> [ASSIGNMENT]: For this exercise, return the line containing "Page size: 2001x1125." and every line after it through the end of the records below, without alteration.

[Structured page parsing data]
• • • • •

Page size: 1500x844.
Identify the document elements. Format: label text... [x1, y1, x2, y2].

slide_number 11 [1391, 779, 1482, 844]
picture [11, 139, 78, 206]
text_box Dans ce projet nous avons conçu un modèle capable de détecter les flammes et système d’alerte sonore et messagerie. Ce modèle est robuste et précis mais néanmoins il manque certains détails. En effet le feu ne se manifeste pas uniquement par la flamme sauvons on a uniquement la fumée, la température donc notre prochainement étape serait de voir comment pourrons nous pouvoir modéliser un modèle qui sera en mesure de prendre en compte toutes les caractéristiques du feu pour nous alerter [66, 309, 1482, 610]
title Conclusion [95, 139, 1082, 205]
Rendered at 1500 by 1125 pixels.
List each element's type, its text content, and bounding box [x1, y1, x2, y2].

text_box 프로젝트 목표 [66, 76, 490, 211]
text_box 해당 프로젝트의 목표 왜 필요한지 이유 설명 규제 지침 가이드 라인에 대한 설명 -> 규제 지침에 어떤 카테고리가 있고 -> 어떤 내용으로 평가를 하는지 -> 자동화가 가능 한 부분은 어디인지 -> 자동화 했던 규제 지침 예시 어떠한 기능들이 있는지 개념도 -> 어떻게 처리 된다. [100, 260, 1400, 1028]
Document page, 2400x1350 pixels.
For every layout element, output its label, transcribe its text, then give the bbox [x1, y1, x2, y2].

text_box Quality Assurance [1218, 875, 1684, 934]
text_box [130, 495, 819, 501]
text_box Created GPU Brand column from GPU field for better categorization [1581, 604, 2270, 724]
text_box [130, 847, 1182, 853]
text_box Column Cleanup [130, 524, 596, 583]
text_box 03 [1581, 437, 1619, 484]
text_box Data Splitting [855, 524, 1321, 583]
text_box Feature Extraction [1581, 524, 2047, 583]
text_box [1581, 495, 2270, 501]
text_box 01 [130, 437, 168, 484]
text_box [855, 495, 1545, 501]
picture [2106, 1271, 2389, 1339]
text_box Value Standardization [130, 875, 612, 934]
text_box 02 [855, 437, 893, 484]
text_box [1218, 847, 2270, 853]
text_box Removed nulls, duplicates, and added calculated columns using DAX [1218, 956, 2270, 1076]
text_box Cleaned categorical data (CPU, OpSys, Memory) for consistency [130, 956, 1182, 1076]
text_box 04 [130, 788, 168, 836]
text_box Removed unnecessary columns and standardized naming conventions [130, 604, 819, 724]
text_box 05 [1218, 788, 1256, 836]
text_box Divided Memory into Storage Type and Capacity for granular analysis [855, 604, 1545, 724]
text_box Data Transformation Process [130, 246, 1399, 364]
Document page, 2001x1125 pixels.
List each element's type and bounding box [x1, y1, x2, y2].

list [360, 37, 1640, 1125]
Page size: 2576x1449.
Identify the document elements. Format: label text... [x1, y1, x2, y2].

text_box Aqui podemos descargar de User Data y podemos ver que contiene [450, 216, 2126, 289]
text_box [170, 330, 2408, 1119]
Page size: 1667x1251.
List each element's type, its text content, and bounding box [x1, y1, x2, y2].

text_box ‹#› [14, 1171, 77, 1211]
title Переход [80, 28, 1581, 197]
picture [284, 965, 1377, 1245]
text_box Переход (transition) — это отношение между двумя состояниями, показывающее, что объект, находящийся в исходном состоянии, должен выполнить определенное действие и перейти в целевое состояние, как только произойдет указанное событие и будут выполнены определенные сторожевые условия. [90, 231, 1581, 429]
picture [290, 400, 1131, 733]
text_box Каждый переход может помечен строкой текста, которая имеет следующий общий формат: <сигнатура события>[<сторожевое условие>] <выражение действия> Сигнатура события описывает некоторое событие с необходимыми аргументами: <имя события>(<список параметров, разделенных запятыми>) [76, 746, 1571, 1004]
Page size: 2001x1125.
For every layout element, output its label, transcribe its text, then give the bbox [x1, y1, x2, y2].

• • • • •

> [YOUR RESPONSE]:
Page size: 2001x1125.
For every layout element, output its label, transcribe its text, then give the bbox [x1, y1, x2, y2].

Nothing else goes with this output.